> Texte source:
###

Le profitflation n’est pas une fable d’altermondialistes. Cette semaine l’a démontré : c’est simplement la dure réalité. Allo, les multinationales ? Et bon sang, qu’est-ce qui se trame chez Delhaize ? Eh bien Filet Pur va vous l’expliquer : on y ment comme des arracheurs de dents.
Abominables
Carrefour n’est pas seul : Colruyt aussi profite largement du malaise qui règne chez Delhaize, a-t-on appris la semaine dernière. Des conditions favorables ont contraint le leader du marché à revoir légèrement à la hausse les prévisions qui accompagneront les résultats de l’exercice encore à publier.
Non seulement l’augmentation des prix de l’énergie n’est pas trop grave, mais les parts de marché semblent se redresser. De pas grand-chose – ces clients gâtés de Delhaize ne s’aventurent dans un entrepôt aussi sombre et spartiate que lorsqu’ils n’ont vraiment aucune alternative à leur disposition –, mais assez pour conclure que les bénéfices s’effondreront un peu moins que ce que Jef avait prédit l’année dernière.
En résumé : oui, les résultats annuels seront toujours abominables, mais plus autant que ce que l’on craignait au départ. Il n’en fallait pas plus pour que les investisseurs sabrent le champagne, comme le montre la hausse du cours de l’action. Nous supposons qu’ils se sont contentés d’un simple cava Gran Barón à Halle.

###

> Données brutes:
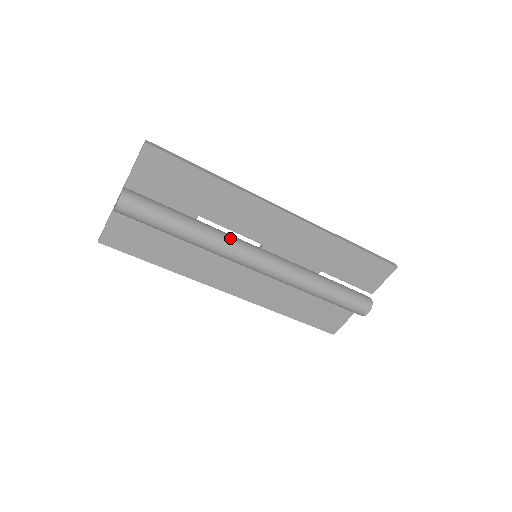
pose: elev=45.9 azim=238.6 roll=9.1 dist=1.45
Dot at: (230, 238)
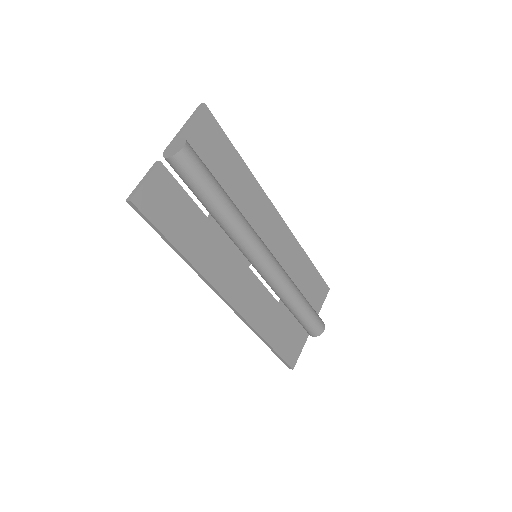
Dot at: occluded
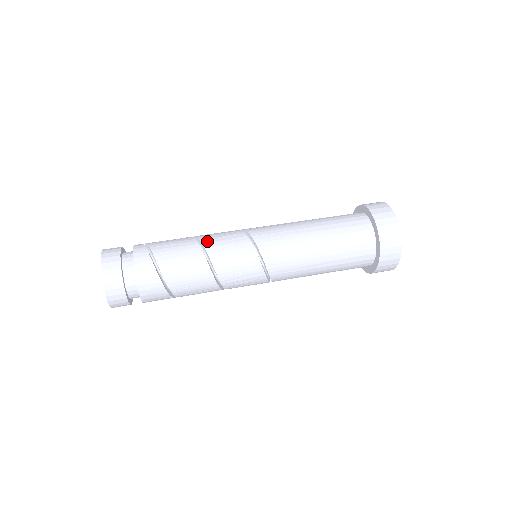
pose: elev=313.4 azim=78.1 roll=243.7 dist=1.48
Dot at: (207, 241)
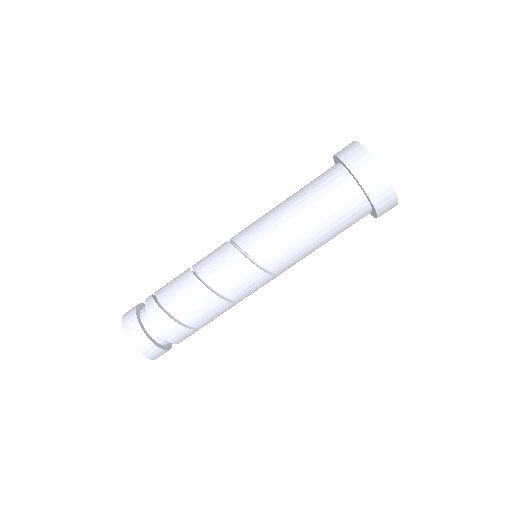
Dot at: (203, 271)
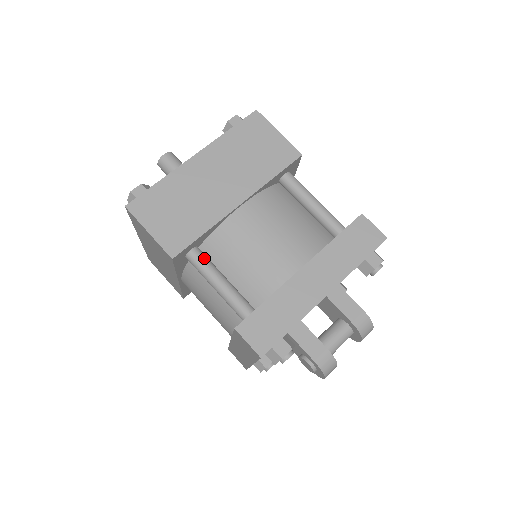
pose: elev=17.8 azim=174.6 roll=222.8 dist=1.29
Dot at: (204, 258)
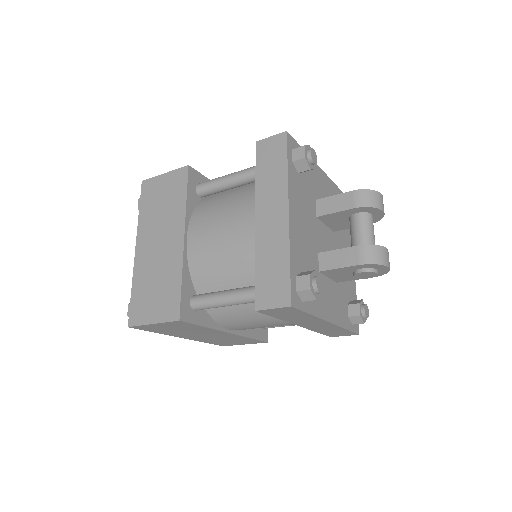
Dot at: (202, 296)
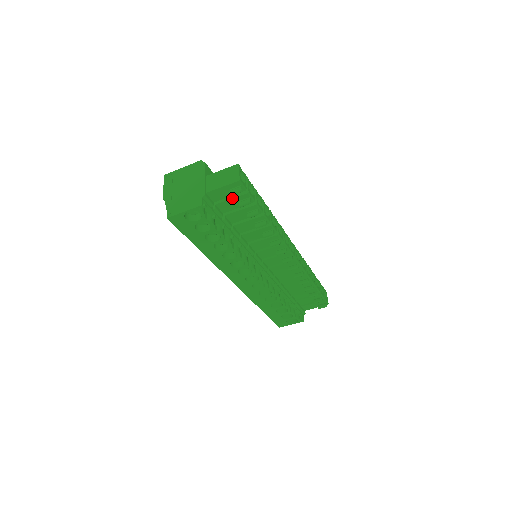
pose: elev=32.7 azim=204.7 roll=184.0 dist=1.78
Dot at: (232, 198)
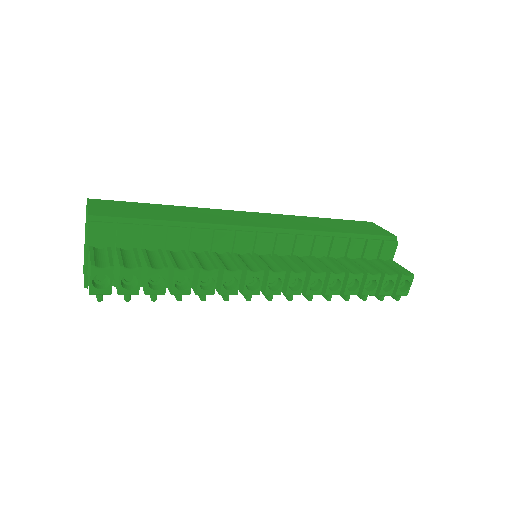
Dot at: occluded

###

> Série d'exercices:
(1) D'après le texte source, qu'ont fait les investisseurs, comme le montre la hausse du cours de l'action ?
(2) Reproduisez le passage du texte source allant de « Non seulement l’augmentation » jusqu'à « Barón à Halle. ».
(3) Traduisez en anglais cette phrase du texte source : « Il n'en fallait pas plus pour que les investisseurs sabrent le champagne, comme le montre la hausse du cours de l'action. »
Les lignes n'ont aucun lien avec le texte source.

> Réponses par tâche:
(1) Ils ont sabré le champagne.

(2)
Non seulement l’augmentation des prix de l’énergie n’est pas trop grave, mais les parts de marché semblent se redresser. De pas grand-chose – ces clients gâtés de Delhaize ne s’aventurent dans un entrepôt aussi sombre et spartiate que lorsqu’ils n’ont vraiment aucune alternative à leur disposition –, mais assez pour conclure que les bénéfices s’effondreront un peu moins que ce que Jef avait prédit l’année dernière.
En résumé : oui, les résultats annuels seront toujours abominables, mais plus autant que ce que l’on craignait au départ. Il n’en fallait pas plus pour que les investisseurs sabrent le champagne, comme le montre la hausse du cours de l’action. Nous supposons qu’ils se sont contentés d’un simple cava Gran Barón à Halle.

(3) That was all it took for investors to break out the champagne, as the rise in the share price shows.